Sunday 31 May 2009

Free Newspapers - the beginning of the End? Kent on Sunday Charges 90 pence



Oh how I love Sunday mornings! A long, lingering breakfast with a pot of fresh coffee, lashings of toast and the Sunday papers.
I usually buy the Sunday Times, which costs two pounds. It’s quite a lot, but I justify it because there’s so much to read; all those supplements!
Oh, I nearly forgot! When I’m in the newsagents I always pick up a copy of the Kent on Sunday newspaper as well. I like the way it’s laid out, it has some interesting bits and pieces and best of all; it’s free.
Or at least it was until today.
This morning the newsagent didn’t have any Kent on Sunday’s in stock. “They’re charging ninety pence each for them”! He told me in an astonished and bitter voice. “I told them to get lost” he added.
Clearly he’d not been given any warning of this price hike and was not amused.
At first I didn’t believe him. Why would a newspaper that had built a successful business and large readership on the basis of giving away 100,000 free newspapers suddenly start charging? And if they did start charging, why a whopping ninety pence? Why not ten pence or twenty pence?
So I set off to Morrisons. Surely they’d have some copies. To my surprise they didn’t either! The man on the till told me, “We haven’t got any because they’re charging ninety pence for them. People aren’t going to pay that are they”?
Intrigued, when I got home I went onto the Kent on Sunday’s website. No mention of the ninety pence charge here. But you can view a copy of the latest edition online and when I did, by zooming into the mast head there it was;
A deeper trawl of the internet revealed a short article on the website of the UK Press Gazette (the newspaper industry journal). It says that the Kent on Sunday is moving to a “part-paid and part-free” business model.
The reason apparently is the recession and the fact that KOS Media’s advertising revenues have been badly hit. So does this have implications for the hundreds of other free newspapers in the UK and elsewhere? KOS Media thinks it does.
The UKPG quotes KOS Media’s Managing Director Paul Stannard as saying, “As with any media company, if in the next four to five years we see the market decline at the same rate it has in the past six months, then everybody will be looking at their business model”.
This is an astonishing development.
For the last decade we have witnessed a deepening crisis in the newspaper industry. The Daily Telegraph for example has seen sales decline more than 18% over the last five years.
In the US it’s even worse. Readership is down by more than 30% and titles, including famous ones, are closing down. And then came the recession which has taken a baseball bat to newspapers’ advertising revenue.
But this decline has been partly offset by the dramatic rise and apparent success of free newspapers.
London for example is awash with them.
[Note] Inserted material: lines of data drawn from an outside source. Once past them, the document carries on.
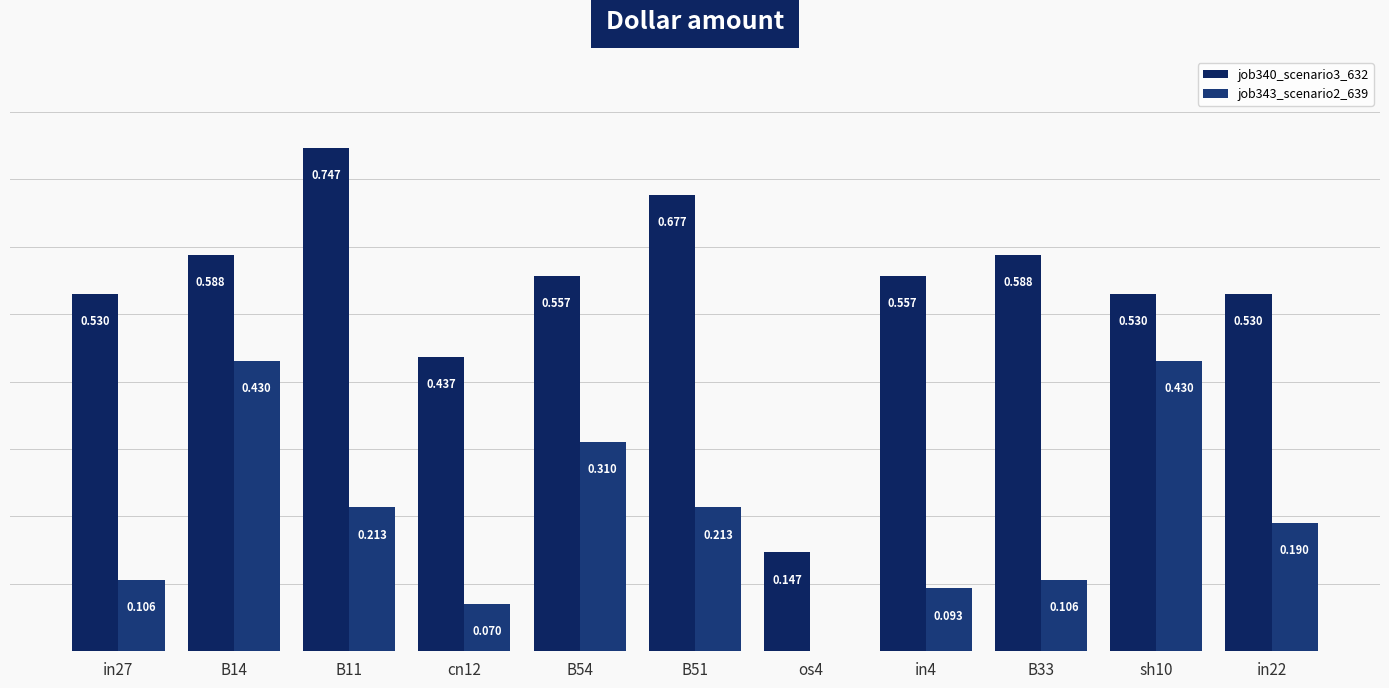

How many categories are shown in the chart?

11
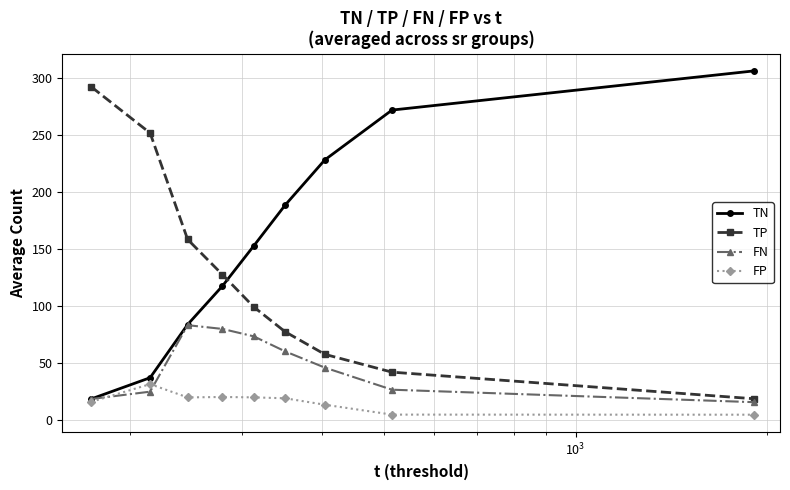

Rank the series by their average value, from lowest to highest.

FP, FN, TP, TN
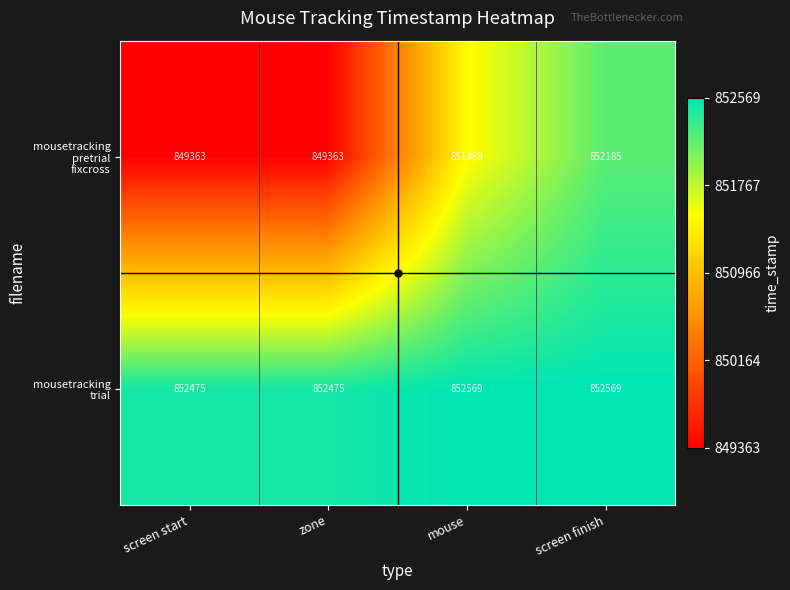

What is the difference between the highest and lowest values at screen finish?

384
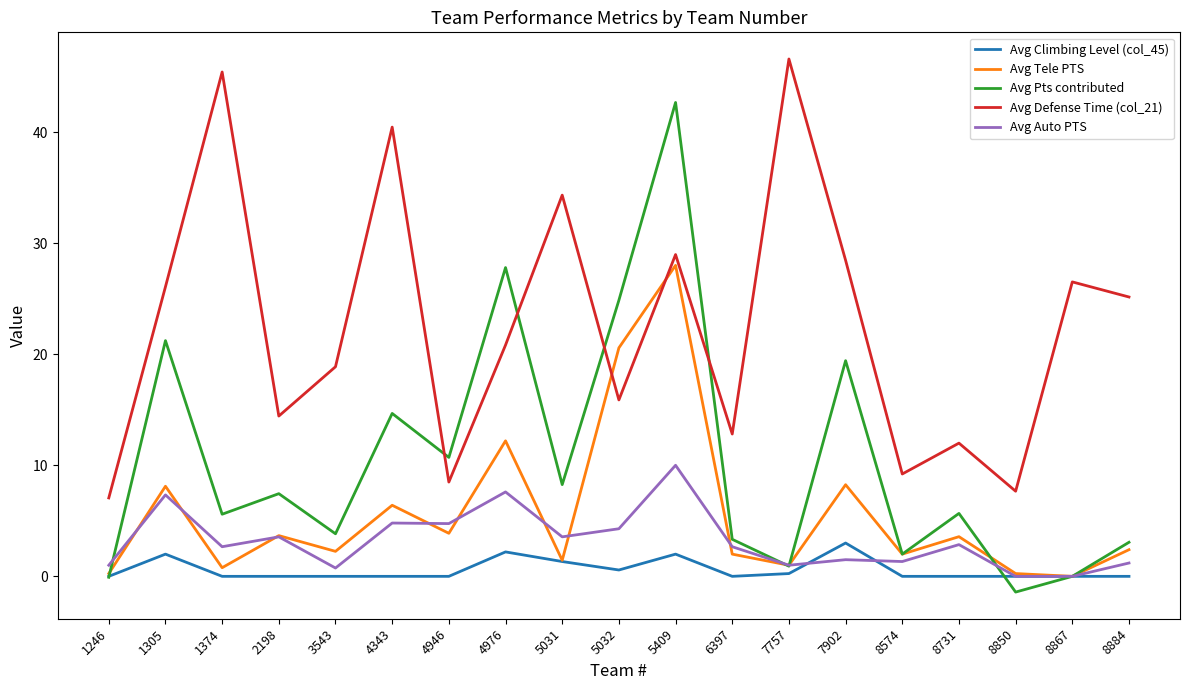

Between 5409 and 7902, which series saw the biggest shift?

Avg Pts contributed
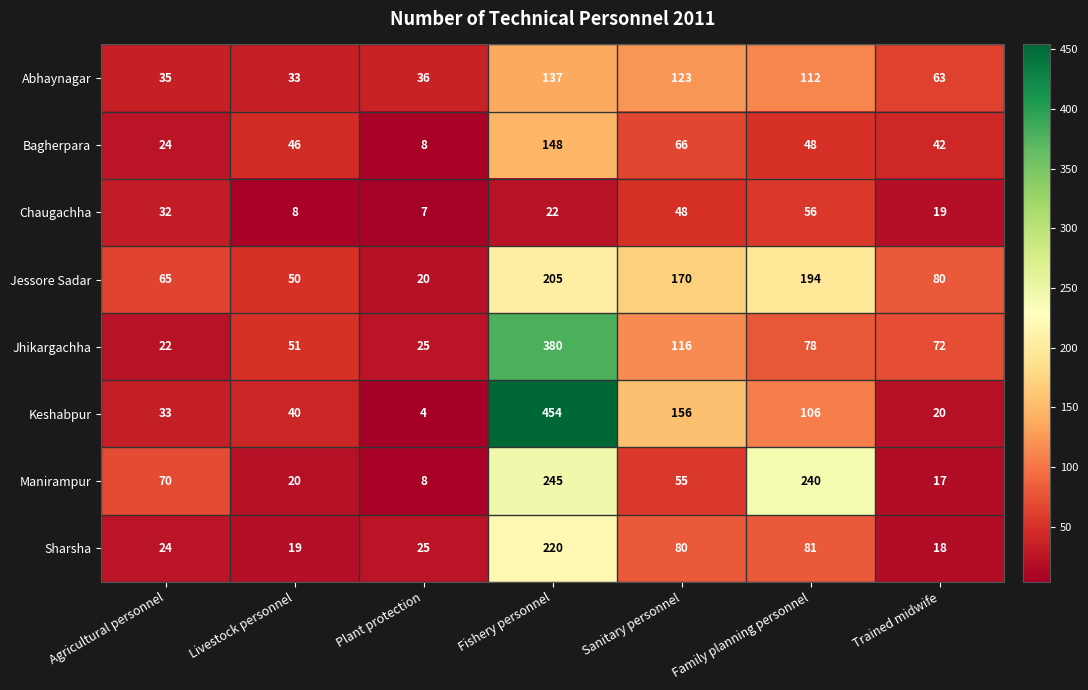

What is the difference between the maximum and minimum values in the Manirampur series?

237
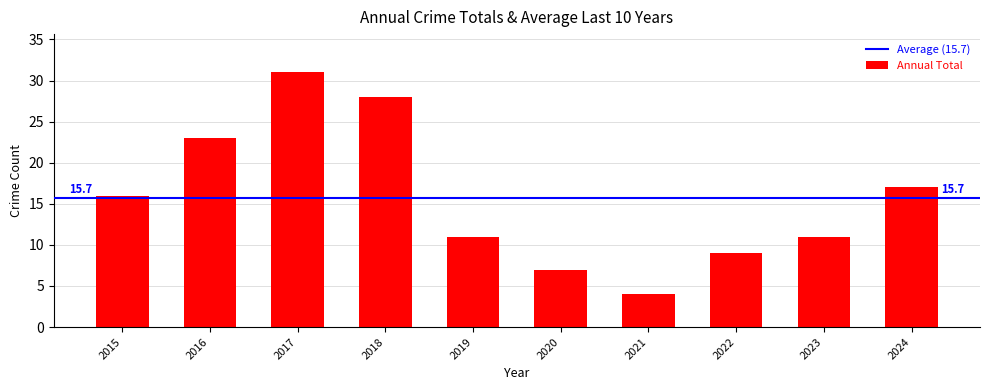

What is the smallest value displayed?

4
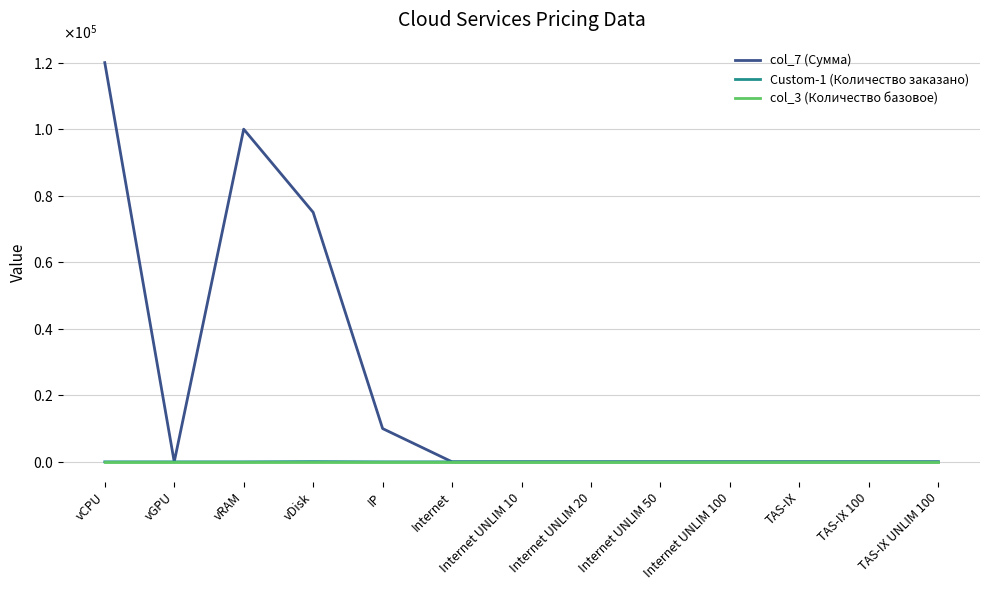

At how many categories does at least one series exceed 112383?

1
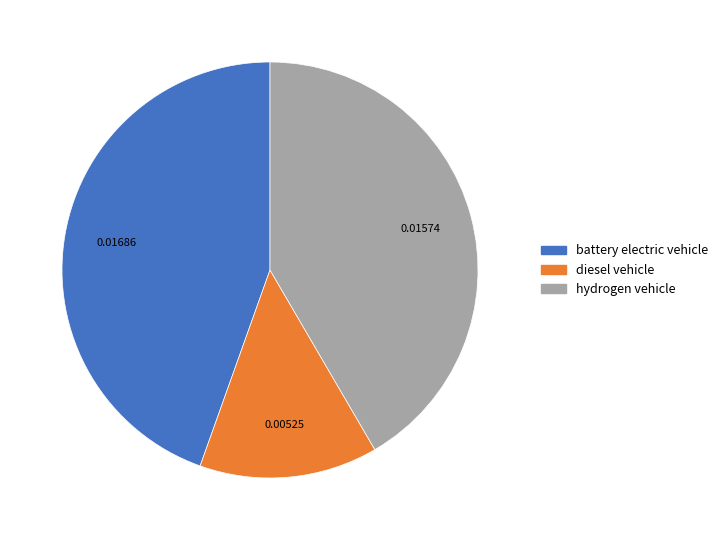

What is the smallest slice in the pie chart?

diesel vehicle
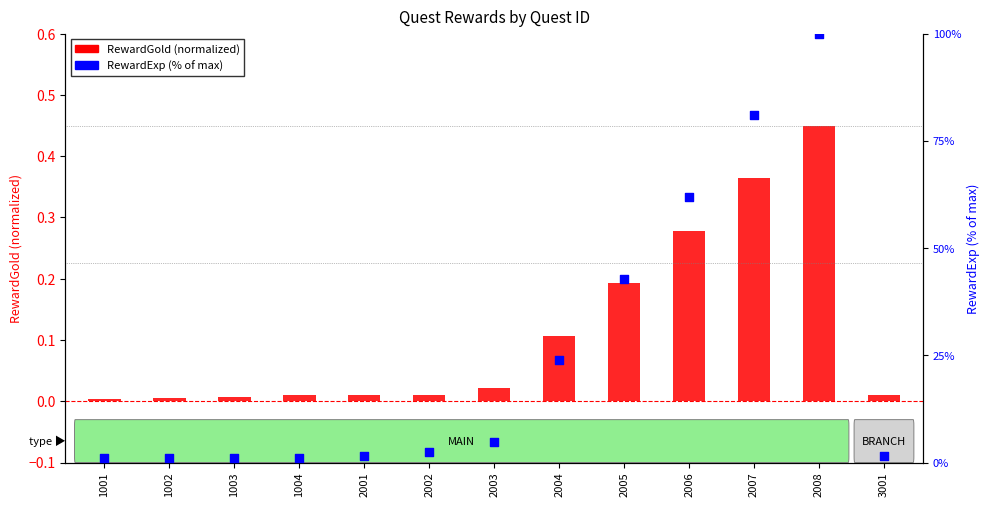

Which series contains the lowest Y value?

RewardGold (normalized)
It’s hard to get off a train without having the London Metro, the London Lite or thelondonpaper shoved into your hands. And the success of the freebies has had a punishing impact on paid titles like the London Evening Standard, which recently re-launched in a desperate bid to revive its flagging sales.
The free newspaper model appeared so successful that when a major survey of newspaper editors was carried out in 2008 it found most were convinced that free papers would eventually replace paid for ones all together.
The "Newsroom Barometer," conducted for the World Editors Forum (WEF) and Reuters found that a majority of editors (56 per cent) “believed news in the future will be free, up from 48 per cent from last year’s survey”.
The general mood was summed up by Ian Clark, general manager of News International Free Newspapers which publishes thelondonpaper (one of London’s free dailies). "Free papers are reversing the trend for decline in the paid-for sector," he said.
So are the problems at the Kent On Sunday a one-off, or a sign of a more widespread problem?
Sadly for the industry, it looks like the latter.
Recently the Financial Times reported that, “Not long ago, freesheets were seen as the nemesis of the paid-for newspaper. Now it seems at least as likely that the free newspaper model will be the first to fail”.
The article reported how “In the UK, Trinity Mirror and the rival Johnston Press, which between them publish around 230 freesheets, have both released dismal results. While Metro International, the world's largest publisher of free papers, has admitted it has breached debt covenants and did not have sufficient working capital for the next 12 months”.
And this is what makes my experience at the newsagents all the more profound. Are we witnessing the beginning of the end of the free newspaper revolution? The death of free newspapers? And if so, what is the significance to an industry which is already in crisis?